__WHAT THE TASK ASKS__: Locate each line below that contains the string "kern" and copy those lines out.

** Start of DATA SECTION **

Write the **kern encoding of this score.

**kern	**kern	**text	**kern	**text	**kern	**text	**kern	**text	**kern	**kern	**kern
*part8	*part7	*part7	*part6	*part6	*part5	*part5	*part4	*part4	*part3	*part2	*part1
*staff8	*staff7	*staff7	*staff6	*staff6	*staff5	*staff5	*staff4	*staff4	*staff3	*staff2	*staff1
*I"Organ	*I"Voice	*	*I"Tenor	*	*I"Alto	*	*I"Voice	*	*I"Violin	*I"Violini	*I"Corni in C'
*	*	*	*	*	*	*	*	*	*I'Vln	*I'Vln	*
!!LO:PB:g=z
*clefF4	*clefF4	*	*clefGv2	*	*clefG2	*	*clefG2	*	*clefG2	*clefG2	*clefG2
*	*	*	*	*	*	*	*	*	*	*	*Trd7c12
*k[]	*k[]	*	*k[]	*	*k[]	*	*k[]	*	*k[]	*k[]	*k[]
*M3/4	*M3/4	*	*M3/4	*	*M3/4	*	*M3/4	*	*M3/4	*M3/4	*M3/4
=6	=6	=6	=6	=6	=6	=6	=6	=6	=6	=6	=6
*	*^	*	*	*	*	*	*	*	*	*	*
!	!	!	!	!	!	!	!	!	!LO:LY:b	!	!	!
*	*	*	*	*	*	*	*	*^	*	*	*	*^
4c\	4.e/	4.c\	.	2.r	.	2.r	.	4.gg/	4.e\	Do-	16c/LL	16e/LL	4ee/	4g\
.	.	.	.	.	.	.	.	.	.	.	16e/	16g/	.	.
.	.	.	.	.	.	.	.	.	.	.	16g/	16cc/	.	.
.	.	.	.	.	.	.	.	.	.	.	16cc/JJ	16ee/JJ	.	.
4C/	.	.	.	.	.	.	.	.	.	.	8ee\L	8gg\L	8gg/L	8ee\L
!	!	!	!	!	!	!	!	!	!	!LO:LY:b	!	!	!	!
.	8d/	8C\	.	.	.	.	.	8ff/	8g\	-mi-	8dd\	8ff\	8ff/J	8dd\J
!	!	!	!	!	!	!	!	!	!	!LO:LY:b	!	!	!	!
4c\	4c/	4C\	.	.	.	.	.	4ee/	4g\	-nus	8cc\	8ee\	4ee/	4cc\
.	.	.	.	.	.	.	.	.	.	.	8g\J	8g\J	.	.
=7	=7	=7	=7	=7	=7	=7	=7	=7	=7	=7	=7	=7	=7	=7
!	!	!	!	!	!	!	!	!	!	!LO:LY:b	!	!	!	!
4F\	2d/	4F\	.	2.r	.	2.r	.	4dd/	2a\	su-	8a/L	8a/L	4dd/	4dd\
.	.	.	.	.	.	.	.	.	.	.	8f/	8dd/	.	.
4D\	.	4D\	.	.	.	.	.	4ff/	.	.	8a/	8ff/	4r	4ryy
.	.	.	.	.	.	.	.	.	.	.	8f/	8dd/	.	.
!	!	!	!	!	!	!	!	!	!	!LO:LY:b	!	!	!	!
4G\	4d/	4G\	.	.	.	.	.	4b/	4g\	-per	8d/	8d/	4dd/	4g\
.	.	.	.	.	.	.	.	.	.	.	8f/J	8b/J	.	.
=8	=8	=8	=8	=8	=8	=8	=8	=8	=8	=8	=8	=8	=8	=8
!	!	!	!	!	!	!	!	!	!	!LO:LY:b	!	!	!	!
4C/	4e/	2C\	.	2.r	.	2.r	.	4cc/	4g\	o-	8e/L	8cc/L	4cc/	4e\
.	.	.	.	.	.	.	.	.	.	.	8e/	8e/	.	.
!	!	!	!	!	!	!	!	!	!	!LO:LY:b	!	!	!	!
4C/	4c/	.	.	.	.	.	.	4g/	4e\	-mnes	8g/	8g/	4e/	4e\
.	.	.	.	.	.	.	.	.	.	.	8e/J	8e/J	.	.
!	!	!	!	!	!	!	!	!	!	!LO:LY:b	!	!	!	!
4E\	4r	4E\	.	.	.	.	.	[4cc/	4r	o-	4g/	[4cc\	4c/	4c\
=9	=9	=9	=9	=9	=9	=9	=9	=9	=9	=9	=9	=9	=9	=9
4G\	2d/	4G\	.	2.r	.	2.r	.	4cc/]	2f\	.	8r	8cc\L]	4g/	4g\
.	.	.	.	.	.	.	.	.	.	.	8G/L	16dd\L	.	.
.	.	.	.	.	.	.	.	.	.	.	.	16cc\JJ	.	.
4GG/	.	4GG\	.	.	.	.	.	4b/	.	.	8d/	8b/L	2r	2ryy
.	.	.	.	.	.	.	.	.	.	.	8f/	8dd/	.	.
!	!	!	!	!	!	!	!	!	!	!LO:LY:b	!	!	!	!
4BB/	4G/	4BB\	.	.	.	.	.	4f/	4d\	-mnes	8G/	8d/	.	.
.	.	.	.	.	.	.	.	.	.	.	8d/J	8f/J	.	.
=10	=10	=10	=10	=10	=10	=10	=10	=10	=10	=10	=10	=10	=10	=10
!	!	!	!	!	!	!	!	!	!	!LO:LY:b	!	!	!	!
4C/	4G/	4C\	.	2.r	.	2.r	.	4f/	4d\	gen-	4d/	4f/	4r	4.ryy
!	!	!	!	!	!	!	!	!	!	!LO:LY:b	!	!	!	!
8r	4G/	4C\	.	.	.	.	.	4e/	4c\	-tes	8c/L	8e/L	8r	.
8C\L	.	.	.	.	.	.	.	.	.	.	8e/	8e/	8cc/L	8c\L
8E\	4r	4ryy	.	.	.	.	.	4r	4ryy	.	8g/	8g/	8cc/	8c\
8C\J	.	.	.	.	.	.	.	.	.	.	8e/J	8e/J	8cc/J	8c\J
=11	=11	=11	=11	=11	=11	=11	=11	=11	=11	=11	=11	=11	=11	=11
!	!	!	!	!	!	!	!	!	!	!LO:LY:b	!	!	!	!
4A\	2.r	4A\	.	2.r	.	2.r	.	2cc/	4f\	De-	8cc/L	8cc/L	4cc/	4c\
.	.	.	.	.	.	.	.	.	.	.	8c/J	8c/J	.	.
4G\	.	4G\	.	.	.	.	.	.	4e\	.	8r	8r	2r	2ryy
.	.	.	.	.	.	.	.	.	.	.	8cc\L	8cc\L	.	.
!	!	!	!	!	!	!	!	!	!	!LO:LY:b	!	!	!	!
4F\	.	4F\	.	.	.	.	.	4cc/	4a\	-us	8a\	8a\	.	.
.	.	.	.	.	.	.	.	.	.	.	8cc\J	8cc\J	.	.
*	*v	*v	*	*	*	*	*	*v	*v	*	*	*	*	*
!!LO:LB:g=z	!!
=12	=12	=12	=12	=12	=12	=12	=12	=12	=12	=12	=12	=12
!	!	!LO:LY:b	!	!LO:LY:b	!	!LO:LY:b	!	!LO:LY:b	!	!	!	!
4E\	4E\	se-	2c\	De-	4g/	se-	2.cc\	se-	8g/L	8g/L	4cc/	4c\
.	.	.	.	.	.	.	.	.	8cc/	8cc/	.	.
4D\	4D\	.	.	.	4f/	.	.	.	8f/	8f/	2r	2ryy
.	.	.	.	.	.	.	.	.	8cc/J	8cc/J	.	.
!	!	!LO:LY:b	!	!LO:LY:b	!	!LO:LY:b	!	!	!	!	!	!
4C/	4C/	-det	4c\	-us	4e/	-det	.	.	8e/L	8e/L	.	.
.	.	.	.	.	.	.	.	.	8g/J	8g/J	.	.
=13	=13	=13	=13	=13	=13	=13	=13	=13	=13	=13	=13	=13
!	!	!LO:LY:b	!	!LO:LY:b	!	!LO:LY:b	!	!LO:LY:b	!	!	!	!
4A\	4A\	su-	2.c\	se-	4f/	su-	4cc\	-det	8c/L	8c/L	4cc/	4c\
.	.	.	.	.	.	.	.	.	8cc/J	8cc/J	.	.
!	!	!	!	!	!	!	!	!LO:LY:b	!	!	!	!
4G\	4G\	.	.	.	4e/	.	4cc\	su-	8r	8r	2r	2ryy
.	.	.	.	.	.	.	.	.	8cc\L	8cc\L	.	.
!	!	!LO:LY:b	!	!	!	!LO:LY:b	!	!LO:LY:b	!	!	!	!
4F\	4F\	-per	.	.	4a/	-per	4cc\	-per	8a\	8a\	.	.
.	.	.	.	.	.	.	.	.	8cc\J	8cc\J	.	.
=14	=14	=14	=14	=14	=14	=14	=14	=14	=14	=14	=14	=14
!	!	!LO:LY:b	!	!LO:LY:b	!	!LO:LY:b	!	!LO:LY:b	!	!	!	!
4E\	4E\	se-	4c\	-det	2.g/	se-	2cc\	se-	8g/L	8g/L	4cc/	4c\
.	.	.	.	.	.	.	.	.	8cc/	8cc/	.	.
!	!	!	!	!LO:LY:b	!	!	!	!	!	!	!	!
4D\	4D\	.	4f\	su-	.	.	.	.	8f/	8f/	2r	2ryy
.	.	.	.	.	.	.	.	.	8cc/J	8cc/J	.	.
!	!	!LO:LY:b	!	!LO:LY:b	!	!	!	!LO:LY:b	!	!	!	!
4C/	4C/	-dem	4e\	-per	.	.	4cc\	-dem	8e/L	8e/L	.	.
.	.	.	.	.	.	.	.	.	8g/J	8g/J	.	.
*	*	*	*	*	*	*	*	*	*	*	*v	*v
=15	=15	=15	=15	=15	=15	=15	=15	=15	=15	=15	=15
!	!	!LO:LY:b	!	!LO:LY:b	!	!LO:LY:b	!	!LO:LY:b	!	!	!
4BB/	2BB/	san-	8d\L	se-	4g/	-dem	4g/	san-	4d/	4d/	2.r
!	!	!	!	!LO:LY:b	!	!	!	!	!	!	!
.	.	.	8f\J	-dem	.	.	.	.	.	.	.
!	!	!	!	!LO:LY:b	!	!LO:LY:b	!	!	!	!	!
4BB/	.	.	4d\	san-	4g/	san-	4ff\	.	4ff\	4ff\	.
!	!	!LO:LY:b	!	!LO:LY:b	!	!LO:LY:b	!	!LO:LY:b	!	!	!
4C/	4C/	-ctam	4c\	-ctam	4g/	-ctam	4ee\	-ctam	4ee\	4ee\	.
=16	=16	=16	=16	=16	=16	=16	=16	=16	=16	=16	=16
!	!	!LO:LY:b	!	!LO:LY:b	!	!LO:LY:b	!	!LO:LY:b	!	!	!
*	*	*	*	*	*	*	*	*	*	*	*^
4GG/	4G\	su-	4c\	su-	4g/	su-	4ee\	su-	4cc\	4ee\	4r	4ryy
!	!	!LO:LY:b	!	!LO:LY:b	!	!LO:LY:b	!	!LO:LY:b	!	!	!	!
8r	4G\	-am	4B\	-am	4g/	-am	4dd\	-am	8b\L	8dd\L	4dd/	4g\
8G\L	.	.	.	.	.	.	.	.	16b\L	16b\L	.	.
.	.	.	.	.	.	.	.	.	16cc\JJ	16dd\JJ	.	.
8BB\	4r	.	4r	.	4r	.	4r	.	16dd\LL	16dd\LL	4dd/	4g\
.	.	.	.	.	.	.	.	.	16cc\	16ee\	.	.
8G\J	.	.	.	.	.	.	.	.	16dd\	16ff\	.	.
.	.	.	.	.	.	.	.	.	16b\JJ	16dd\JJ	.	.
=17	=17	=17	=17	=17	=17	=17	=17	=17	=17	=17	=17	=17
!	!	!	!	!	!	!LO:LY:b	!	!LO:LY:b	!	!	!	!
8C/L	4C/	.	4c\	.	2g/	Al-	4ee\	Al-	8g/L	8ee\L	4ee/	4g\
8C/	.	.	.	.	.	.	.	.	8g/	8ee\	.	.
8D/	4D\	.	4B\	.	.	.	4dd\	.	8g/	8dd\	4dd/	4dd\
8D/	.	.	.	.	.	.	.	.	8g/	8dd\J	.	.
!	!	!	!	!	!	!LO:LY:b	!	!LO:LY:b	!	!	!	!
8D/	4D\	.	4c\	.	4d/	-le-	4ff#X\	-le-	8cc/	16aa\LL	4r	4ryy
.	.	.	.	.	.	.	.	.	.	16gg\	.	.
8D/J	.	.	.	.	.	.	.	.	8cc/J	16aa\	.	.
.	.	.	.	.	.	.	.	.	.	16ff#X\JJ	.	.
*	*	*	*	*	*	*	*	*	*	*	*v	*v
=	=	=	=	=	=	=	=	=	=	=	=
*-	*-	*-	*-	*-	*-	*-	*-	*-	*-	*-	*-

** End of DATA SECTION **

__RESPONSE__:
Write the **kern encoding of this score.
**kern	**kern	**text	**kern	**text	**kern	**text	**kern	**text	**kern	**kern	**kern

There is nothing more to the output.